What I didn't know about MCP

The agent knew how a player was performing in the current game. It didn't know anything about them.

The existing tools — get_player_stats and analyze_momentum — were game-scoped by design. Box scores, recent scoring runs, foul counts: data that updates play by play and expires at the final buzzer. Career context was a different shape entirely. LeBron's 27.2 PPG career average. The fact that Jokić was drafted 41st. The arcs that give individual moments weight.

The obvious path would have been another @tool in src/tools.py. Add a get_player_profile function, bind it to the classifier alongside the others, done.

I chose MCP instead. Career data doesn't change mid-game, which made it a natural candidate for a persistent subprocess with its own on-disk cache — separate lifecycle, separate concerns. I also wanted to understand how the protocol actually works end-to-end: how a client discovers tools at runtime, how the message exchange is structured, what stdio transport looks like in practice. Adding another @tool would have answered the first question and skipped the second entirely.

========

## STATED PROBLEM
In the MCP post, what career scoring average is given for LeBron? The records have no connection to the MCP post.

## RECORDS SHOWN
========

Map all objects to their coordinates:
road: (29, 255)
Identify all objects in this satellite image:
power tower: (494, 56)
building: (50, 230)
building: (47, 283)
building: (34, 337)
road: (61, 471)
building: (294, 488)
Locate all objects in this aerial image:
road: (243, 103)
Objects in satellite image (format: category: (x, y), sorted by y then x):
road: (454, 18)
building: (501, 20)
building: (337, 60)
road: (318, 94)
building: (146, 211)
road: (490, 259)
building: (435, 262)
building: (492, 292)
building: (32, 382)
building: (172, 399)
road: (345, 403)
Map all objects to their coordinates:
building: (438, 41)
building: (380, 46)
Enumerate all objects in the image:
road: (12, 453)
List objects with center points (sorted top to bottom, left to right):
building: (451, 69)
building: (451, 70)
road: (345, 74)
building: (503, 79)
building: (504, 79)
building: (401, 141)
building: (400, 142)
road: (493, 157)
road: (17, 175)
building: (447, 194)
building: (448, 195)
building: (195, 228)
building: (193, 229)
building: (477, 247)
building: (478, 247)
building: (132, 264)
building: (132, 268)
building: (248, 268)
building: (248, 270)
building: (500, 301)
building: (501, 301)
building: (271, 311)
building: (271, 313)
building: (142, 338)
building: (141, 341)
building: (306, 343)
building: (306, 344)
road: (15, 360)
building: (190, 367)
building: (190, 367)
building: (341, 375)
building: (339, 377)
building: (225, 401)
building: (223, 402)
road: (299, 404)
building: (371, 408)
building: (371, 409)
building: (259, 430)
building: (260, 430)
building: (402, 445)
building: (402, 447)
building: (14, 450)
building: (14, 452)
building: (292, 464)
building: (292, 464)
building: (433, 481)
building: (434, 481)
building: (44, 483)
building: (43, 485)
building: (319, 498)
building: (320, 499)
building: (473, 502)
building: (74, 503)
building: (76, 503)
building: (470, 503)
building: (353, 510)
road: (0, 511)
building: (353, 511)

========

## TASK ANSWER
27.2 PPG.